## ASSIGNMENT:
Reproduce the data below verbatim, from its first line through the line containing "NR Electrónica, fundada", inclusive.
───── PROVIDED RECORDS
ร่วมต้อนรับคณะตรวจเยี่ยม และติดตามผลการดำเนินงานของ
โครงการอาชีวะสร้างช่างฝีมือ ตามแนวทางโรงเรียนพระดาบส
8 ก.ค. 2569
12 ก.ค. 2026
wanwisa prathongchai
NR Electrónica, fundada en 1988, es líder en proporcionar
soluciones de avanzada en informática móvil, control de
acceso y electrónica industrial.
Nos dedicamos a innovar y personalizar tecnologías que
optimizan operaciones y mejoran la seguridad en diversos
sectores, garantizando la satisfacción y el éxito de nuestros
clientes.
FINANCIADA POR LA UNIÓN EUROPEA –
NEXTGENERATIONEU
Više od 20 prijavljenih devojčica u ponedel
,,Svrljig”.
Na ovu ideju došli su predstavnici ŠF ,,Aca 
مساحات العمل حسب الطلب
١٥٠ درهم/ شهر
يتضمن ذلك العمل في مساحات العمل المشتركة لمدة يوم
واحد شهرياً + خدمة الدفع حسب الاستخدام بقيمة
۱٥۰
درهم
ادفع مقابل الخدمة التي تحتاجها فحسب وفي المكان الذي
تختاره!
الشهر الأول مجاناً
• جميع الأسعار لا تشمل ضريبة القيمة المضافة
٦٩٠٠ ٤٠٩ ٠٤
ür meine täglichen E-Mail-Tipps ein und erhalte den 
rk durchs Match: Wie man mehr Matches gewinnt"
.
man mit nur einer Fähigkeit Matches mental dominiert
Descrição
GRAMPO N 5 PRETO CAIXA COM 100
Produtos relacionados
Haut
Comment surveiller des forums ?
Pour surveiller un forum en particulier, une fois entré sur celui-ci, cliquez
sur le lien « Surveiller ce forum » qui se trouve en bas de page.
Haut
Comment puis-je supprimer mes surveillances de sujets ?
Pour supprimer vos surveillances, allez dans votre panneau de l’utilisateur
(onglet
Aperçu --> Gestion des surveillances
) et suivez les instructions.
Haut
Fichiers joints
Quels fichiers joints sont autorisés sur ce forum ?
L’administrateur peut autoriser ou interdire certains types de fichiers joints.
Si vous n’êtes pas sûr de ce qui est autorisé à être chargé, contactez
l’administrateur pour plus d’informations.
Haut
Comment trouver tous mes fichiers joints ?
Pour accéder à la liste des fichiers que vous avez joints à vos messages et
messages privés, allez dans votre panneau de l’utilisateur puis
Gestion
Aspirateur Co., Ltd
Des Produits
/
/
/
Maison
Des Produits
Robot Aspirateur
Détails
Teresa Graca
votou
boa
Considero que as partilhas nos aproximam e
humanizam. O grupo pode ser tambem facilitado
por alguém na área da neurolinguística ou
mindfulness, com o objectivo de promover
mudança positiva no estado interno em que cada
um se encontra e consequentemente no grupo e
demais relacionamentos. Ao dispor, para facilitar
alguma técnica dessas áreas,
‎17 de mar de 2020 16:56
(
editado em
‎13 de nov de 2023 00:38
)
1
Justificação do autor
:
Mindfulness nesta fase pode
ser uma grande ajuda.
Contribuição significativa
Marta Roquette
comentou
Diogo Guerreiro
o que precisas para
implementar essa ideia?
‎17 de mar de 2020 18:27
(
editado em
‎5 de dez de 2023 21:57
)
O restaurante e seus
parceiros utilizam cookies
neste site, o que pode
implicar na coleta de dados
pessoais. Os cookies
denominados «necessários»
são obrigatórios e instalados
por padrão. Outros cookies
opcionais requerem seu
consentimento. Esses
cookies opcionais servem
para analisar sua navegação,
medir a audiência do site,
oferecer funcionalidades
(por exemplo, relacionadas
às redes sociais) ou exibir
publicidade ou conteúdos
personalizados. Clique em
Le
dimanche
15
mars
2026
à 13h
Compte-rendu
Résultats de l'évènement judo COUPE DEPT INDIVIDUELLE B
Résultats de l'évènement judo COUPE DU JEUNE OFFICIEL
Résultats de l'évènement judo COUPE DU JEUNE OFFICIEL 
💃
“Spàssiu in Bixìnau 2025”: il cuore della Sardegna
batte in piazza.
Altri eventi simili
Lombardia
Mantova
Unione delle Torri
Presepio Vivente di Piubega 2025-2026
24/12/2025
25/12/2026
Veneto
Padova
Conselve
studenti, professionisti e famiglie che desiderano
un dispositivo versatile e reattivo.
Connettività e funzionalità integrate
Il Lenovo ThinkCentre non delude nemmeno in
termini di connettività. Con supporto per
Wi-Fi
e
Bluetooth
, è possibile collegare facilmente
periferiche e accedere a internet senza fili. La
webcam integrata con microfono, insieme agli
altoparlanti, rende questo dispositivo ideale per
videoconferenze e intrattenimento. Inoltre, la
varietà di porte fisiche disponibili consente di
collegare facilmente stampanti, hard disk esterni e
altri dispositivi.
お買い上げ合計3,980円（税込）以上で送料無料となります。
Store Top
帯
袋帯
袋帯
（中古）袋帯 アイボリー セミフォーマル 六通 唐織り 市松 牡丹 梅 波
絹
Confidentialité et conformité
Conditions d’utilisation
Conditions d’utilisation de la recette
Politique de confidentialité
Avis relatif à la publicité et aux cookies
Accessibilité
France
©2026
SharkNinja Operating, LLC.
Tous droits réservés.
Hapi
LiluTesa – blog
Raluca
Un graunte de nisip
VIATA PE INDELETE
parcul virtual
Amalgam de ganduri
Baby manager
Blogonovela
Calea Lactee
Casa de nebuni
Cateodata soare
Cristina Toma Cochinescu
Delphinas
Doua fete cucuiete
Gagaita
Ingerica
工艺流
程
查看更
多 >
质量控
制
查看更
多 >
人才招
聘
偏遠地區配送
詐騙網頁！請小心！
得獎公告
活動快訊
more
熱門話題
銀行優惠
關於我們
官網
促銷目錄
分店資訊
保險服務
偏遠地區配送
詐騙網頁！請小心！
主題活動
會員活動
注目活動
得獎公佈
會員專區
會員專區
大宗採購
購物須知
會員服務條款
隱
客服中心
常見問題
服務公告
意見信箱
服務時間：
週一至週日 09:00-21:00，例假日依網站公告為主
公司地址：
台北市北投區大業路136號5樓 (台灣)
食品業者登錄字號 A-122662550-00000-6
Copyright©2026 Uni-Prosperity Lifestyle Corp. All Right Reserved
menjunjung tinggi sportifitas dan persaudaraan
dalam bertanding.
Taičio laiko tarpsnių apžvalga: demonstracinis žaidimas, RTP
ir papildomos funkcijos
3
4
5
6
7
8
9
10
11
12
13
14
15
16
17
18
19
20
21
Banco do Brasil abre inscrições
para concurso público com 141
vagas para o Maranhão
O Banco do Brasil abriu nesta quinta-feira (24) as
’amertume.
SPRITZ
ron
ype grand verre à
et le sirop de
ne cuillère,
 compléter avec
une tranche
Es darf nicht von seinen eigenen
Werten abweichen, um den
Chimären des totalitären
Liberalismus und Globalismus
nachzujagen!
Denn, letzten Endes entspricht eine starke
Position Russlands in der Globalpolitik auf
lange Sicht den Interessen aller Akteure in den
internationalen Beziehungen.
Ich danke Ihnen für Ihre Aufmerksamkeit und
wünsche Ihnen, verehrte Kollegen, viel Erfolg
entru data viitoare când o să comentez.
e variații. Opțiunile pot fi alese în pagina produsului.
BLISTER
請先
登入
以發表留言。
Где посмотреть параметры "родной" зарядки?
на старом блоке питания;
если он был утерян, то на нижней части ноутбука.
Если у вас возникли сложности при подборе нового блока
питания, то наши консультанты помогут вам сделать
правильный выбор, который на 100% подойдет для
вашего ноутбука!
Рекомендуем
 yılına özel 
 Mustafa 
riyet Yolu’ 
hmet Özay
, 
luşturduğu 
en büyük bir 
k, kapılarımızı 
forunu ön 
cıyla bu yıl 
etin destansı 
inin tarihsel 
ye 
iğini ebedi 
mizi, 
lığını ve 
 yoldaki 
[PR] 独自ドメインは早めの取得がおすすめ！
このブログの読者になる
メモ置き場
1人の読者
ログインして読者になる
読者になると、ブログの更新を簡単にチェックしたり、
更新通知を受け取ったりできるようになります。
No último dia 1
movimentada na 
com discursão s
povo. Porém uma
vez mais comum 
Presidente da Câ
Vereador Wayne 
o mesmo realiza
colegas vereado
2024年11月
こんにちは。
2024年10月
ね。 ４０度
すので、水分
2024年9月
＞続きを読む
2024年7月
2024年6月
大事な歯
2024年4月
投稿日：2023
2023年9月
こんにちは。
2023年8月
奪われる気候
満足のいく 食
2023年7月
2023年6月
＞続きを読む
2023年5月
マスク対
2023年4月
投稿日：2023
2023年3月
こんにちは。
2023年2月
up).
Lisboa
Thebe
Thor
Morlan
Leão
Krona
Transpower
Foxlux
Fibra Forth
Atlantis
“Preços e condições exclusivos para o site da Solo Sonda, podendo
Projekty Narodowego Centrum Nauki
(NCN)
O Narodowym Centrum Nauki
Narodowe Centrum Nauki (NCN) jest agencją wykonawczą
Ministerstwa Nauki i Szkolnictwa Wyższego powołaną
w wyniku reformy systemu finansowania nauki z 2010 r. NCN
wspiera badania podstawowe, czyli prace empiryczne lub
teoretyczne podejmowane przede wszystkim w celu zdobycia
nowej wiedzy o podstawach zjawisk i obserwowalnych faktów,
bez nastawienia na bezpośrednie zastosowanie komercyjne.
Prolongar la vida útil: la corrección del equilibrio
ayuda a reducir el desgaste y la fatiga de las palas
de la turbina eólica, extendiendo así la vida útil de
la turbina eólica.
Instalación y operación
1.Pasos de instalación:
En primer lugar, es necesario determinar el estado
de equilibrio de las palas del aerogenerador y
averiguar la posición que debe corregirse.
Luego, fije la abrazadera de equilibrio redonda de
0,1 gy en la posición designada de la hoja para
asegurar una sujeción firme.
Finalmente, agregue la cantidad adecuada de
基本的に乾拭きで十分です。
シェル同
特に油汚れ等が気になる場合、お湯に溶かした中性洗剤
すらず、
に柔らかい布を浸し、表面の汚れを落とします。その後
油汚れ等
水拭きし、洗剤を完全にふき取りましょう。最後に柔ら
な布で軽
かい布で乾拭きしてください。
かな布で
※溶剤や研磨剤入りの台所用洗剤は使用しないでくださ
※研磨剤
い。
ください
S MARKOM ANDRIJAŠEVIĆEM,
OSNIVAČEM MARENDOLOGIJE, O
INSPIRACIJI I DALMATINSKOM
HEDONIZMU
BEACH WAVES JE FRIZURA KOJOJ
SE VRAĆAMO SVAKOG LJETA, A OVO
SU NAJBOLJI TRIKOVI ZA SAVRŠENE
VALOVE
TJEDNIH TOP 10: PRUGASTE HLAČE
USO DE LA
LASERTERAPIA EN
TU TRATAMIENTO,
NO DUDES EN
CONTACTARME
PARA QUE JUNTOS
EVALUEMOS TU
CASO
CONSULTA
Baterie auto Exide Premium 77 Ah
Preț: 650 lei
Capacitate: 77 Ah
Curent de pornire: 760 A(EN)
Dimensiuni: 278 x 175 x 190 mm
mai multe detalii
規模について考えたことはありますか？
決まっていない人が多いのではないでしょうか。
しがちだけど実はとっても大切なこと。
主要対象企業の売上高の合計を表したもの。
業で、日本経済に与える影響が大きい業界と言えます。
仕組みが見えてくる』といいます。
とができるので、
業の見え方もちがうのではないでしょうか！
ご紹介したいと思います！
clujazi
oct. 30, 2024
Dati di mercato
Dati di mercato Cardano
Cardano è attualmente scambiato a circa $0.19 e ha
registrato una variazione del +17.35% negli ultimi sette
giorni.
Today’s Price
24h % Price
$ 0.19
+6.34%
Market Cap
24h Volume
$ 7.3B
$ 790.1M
──────────
## RESPONSE FOR THIS EXERCISE:
ร่วมต้อนรับคณะตรวจเยี่ยม และติดตามผลการดำเนินงานของ
โครงการอาชีวะสร้างช่างฝีมือ ตามแนวทางโรงเรียนพระดาบส
8 ก.ค. 2569
12 ก.ค. 2026
wanwisa prathongchai
NR Electrónica, fundada en 1988, es líder en proporcionar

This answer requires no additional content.